## BEGIN

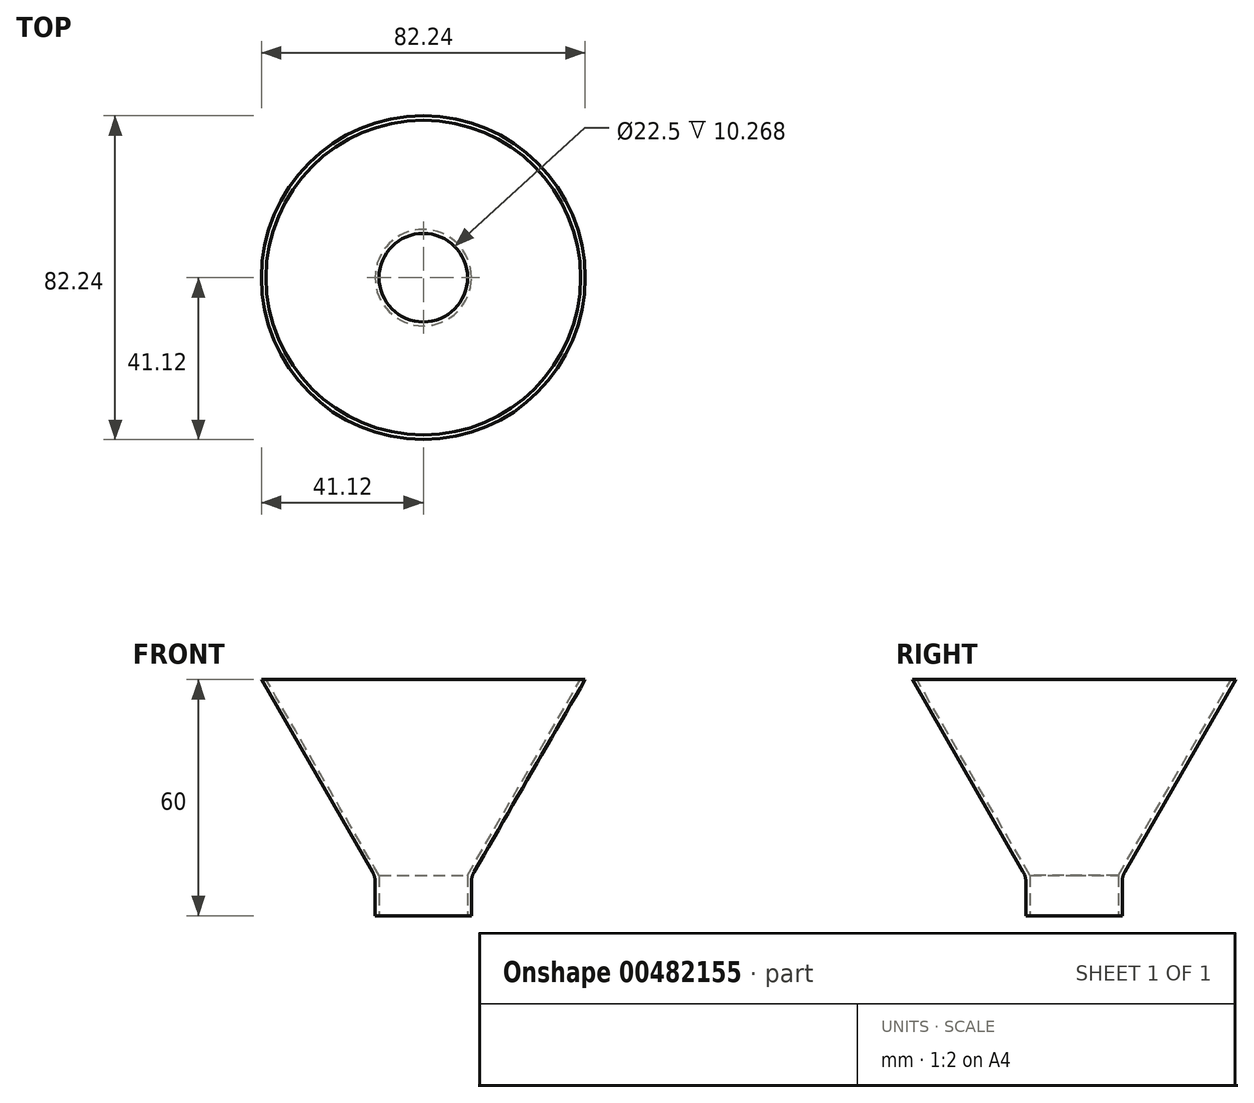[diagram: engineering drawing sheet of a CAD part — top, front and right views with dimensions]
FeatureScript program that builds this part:
annotation { "Feature Type Name" : "Feature", "Feature Type Description" : "" }
export const myFeature = defineFeature(function(context is Context, id is Id, definition is map)
    precondition{}
    {
        {
            var Q0;
            Q0=qCreatedBy(makeId("Right.planeOp"),FACE);
            var sketch = newSketch(context, id + "F0", { "sketchPlane" : qUnion([Q0])});
            skLineSegment(sketch, "E0", {"start": v(12.25, 0) * mm, "end": v(12.25, 10) * mm});
            skLineSegment(sketch, "E1", {"start": v(12.25, 10) * mm, "end": v(41.12, 60) * mm});
            skLineSegment(sketch, "E2", {"start": v(12.25, 0) * mm, "end": v(11.25, 0) * mm});
            skLineSegment(sketch, "E3", {"start": v(11.25, 0) * mm, "end": v(11.25, 10.27) * mm});
            skLineSegment(sketch, "E4.0", {"start": v(11.25, 10.27) * mm, "end": v(39.96, 60) * mm});
            skLineSegment(sketch, "E5", {"start": v(39.96, 60) * mm, "end": v(41.12, 60) * mm});
            skSolve(sketch);
        }
        {
            var Q0;
            Q0=qCreatedBy(makeId("Right.planeOp"),FACE);
            var sketch = newSketch(context, id + "F1", { "sketchPlane" : qUnion([Q0])});
            skLineSegment(sketch, "E6", {"start": v(0, 0) * mm, "end": v(0, 47.14) * mm, "construction": true});
            skSolve(sketch);
        }
        {
            var Q0;
            Q0 = qSketchRegion(id + "F0", true);
            var Q1;
            Q1=sQuery(id+"F1.wireOp",EDGE,"E6");
            revolve(context, id + "F2", {"entities" : qUnion([Q0]), "axis" : qUnion([Q1]), "revolveType" : RevolveType.FULL});
        }
        {
            var Q0;
            Q0=makeQuery(id+"F2.opRevolve","SWEPT_EDGE",EDGE,{"disambiguationData":[OSD([sQuery(id+"F0.wireOp",EDGE,"E0"),sQuery(id+"F0.wireOp",EDGE,"E1")])]});
            fillet(context, id + "F3", {"entities" : qUnion([Q0]), "radius" : 5 * mm, "tangentPropagation" : true, "allowEdgeOverflow" : false});
        }
    });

## END

* **WHAT IS ASKED**: Find each line in the items above that contains the string "newSketch", and copy those lines out.

* **EXERCISE RESPONSE**:
            var sketch = newSketch(context, id + "F0", { "sketchPlane" : qUnion([Q0])});
            var sketch = newSketch(context, id + "F1", { "sketchPlane" : qUnion([Q0])});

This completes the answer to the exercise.